H-P's development comes at a time when many companies are racing to find technologies to succeed a kind of chip known as flash memory, which is widely used to store data in products such as digital cameras and music players. Existing flash-memory technology is expected to lose its usefulness within the decade, as companies keep shrinking the dimensions of chip circuitry to store more data.
Assuming memristors can be manufactured efficiently and combined with other kinds of circuitry, the technology could store data in a smaller and more energy-efficient form than flash memory or other technologies, said R. Stanley Williams, H-P's lead researcher on the project and an expert in the field known as nanotechnology.
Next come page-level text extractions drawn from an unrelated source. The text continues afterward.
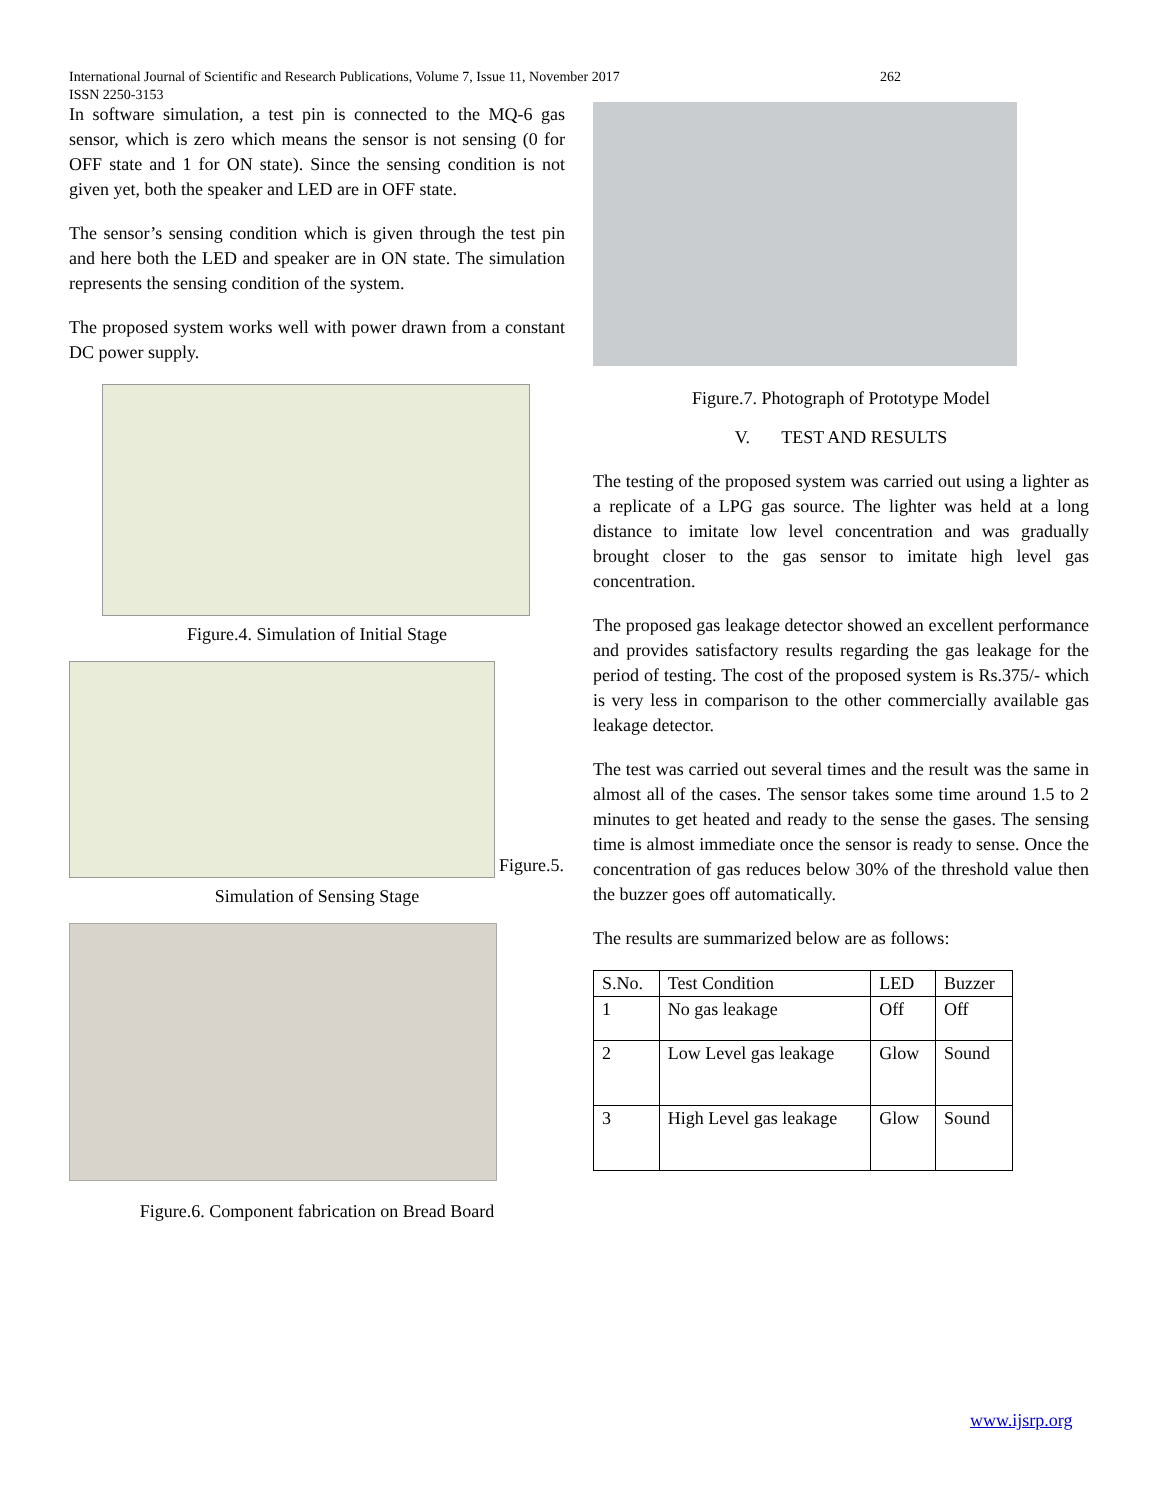International Journal of Scientific and Research Publications, Volume 7, Issue 11, November 2017 262
ISSN 2250-3153
In software simulation, a test pin is connected to the MQ-6 gas sensor, which is zero which means the sensor is not sensing (0 for OFF state and 1 for ON state). Since the sensing condition is not given yet, both the speaker and LED are in OFF state.
The sensor’s sensing condition which is given through the test pin and here both the LED and speaker are in ON state. The simulation represents the sensing condition of the system.
The proposed system works well with power drawn from a constant DC power supply.
Figure.4. Simulation of Initial Stage
Figure.5.
Simulation of Sensing Stage
Figure.6. Component fabrication on Bread Board
Figure.7. Photograph of Prototype Model
V. TEST AND RESULTS
The testing of the proposed system was carried out using a lighter as a replicate of a LPG gas source. The lighter was held at a long distance to imitate low level concentration and was gradually brought closer to the gas sensor to imitate high level gas concentration.
The proposed gas leakage detector showed an excellent performance and provides satisfactory results regarding the gas leakage for the period of testing. The cost of the proposed system is Rs.375/- which is very less in comparison to the other commercially available gas leakage detector.
The test was carried out several times and the result was the same in almost all of the cases. The sensor takes some time around 1.5 to 2 minutes to get heated and ready to the sense the gases. The sensing time is almost immediate once the sensor is ready to sense. Once the concentration of gas reduces below 30% of the threshold value then the buzzer goes off automatically.
The results are summarized below are as follows:
| S.No. | Test Condition | LED | Buzzer |
| 1 | No gas leakage | Off | Off |
| 2 | Low Level gas leakage | Glow | Sound |
| 3 | High Level gas leakage | Glow | Sound |
www.ijsrp.org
In addition, while flash chips lose their data after a year or so, a memristor has an unusual ability to permanently recall the amount of electrical charge that flows through it, he said.
The researchers constructed a prototype by placing a microscopic film of titanium dioxide between two electrodes and applying a charge. "The memristor remembers because what's happening is you actually change the atomic structure of the memristor as charge flows through it," Mr. Williams said. "That's different from any other device."
But memristors will join a number of promising new memory technologies, some of which companies have worked on for years. For example, a joint venture called Numonyx that was recently formed by Intel Corp. and STMicroelectronics NV is betting on a technology called phase-change memory.
Edward Doller, chief technology officer of Numonyx, described the H-P paper as an interesting explanation of the behavior of some materials, but questioned whether it could have as broad an impact as technology his company is pursuing. "It doesn't really sound like a blazing new discovery in my mind," he said.
Mr. Chua, though, is enthusiastic about H-P's work. He had originally broached the idea of memristors by using a series of equations showing that in addition to the three known circuitry elements -- the capacitor, resistor and inductor -- there had to be another one with the property of memory. He once developed a prototype, but it was battery-powered and too large to be practical.
"I'm really excited, not so much because of the commercial applications now, but because to me, it's really a paradigm shift," Mr. Chua said. "It will wake up a lot of people."
Mr. Williams said H-P plans to work with chipmakers to get memristors into computers and hand-held devices. Wolfgang Porod, an engineering professor at the University of Notre Dame who's been briefed on the memristor paper, predicts it may take a decade before electronics companies figure out how to incorporate the technology.
"At this point, we see only a glimmer that a new kind of device like this may open new applications," Mr. Porod said.